Comment by d_burfoot

4 days ago

Wait a minute - the attackers were using the API to ask Claude for ways to run a cybercampaign, and it was only defeated because Anthropic was able to detect the malicious queries? What would have happened if they were using an open-source model running locally? Or a secret model built by the Chinese government?

I just updated by P(Doom) by a significant margin.

> What would have happened if they were using an open-source model running locally? Or a secret model built by the Chinese government?

In all likelihood, the exact same thing that is actually happening right now in this reality.

That said, local models specifically are perhaps more difficult to install given their huge storage and compute requirements.

If plain open-source local models were able to do what Claude API does, Anthropic would be out of business.

Local models are a different thing than those cloud-based assistants and APIs.

  • > If plain open-source local models were able to do what Claude API does, Anthropic would be out of business.

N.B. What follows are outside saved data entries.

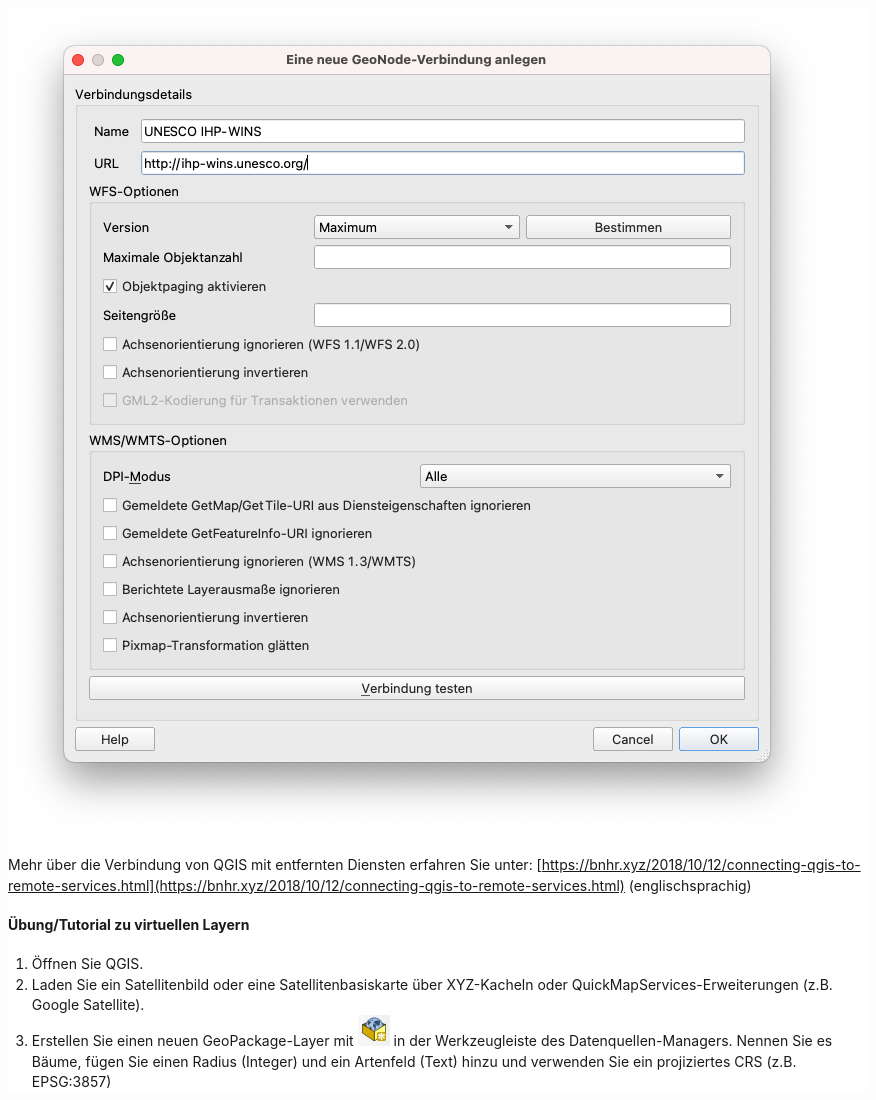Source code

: ![Mit GeoNode verbinden](media/connect-geonode.png "Mit GeoNode verbinden")

Mehr über die Verbindung von QGIS mit entfernten Diensten erfahren Sie unter: [https://bnhr.xyz/2018/10/12/connecting-qgis-to-remote-services.html](https://bnhr.xyz/2018/10/12/connecting-qgis-to-remote-services.html) (englischsprachig)


#### **Übung/Tutorial zu virtuellen Layern**

1. Öffnen Sie QGIS.
2. Laden Sie ein Satellitenbild oder eine Satellitenbasiskarte über XYZ-Kacheln oder QuickMapServices-Erweiterungen (z.B. Google Satellite).
3. Erstellen Sie einen neuen GeoPackage-Layer mit ![Neues GeoPackage-Symbol erstellen](media/symbol-gpkg.png "Neues GeoPackage-Symbol erstellen") in der Werkzeugleiste des Datenquellen-Managers. Nennen Sie es Bäume, fügen Sie einen Radius (Integer) und ein Artenfeld (Text) hinzu und verwenden Sie ein projiziertes CRS (z.B. EPSG:3857)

    Not necessarily. Oracle has made billions selling a database that's less good than plain open-source ones, for example.

Why would the increase be a significant margin? It's basically a security research tool, but with an agent in the loop that uses an LLM instead of another heuristic to decide what to try next.

I mean models exhibiting hacking behaviors has been predicted by cyberpunk for decades now, should be the first thing on any doom list.

Governments of course will have specially trained models on their corpus of unpublished hacks to be better at attacking than public models will.